REQUIREMENT :: Give the count of lines in the records that contain the string "suiteapi", and write nothing but that number.

DATASET EXCERPTS ::
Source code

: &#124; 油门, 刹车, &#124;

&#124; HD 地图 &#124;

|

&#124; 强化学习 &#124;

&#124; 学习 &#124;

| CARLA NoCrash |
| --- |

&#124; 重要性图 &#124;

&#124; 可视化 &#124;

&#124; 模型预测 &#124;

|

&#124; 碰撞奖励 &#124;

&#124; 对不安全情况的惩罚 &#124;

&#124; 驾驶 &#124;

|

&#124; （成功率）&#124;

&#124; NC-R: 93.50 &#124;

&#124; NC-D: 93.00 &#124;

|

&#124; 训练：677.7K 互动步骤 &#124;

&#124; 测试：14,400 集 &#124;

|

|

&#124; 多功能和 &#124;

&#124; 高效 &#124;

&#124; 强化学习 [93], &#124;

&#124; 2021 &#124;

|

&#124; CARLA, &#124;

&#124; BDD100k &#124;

...

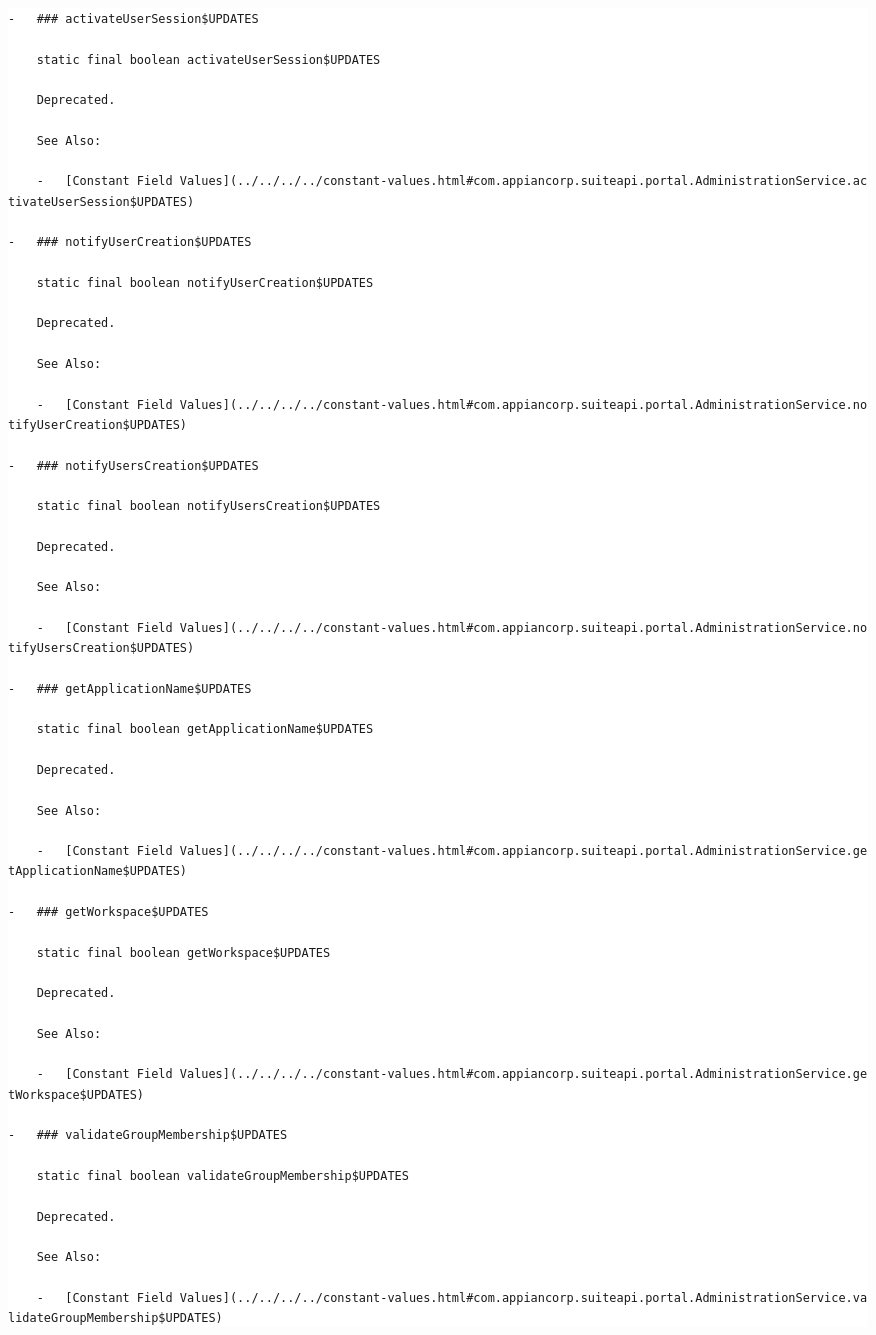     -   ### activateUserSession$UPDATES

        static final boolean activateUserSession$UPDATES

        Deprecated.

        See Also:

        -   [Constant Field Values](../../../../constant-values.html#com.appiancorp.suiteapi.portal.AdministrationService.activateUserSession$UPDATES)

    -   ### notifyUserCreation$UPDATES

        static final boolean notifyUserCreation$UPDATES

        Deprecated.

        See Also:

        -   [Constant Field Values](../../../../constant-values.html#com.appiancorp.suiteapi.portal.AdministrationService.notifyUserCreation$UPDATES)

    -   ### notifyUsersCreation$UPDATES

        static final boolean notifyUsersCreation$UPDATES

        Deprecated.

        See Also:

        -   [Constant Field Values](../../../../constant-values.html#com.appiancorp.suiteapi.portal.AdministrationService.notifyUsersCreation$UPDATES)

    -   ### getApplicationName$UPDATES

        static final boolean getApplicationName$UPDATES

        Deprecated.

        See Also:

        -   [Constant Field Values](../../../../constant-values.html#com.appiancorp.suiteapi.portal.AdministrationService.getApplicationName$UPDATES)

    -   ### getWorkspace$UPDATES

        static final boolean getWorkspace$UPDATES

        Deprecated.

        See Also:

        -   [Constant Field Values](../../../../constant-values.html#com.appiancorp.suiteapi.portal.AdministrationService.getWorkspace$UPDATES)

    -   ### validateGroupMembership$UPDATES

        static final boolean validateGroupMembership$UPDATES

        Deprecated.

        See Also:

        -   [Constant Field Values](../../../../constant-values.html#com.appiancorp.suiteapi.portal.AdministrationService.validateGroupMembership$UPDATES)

EXERCISE OUTPUT :: 6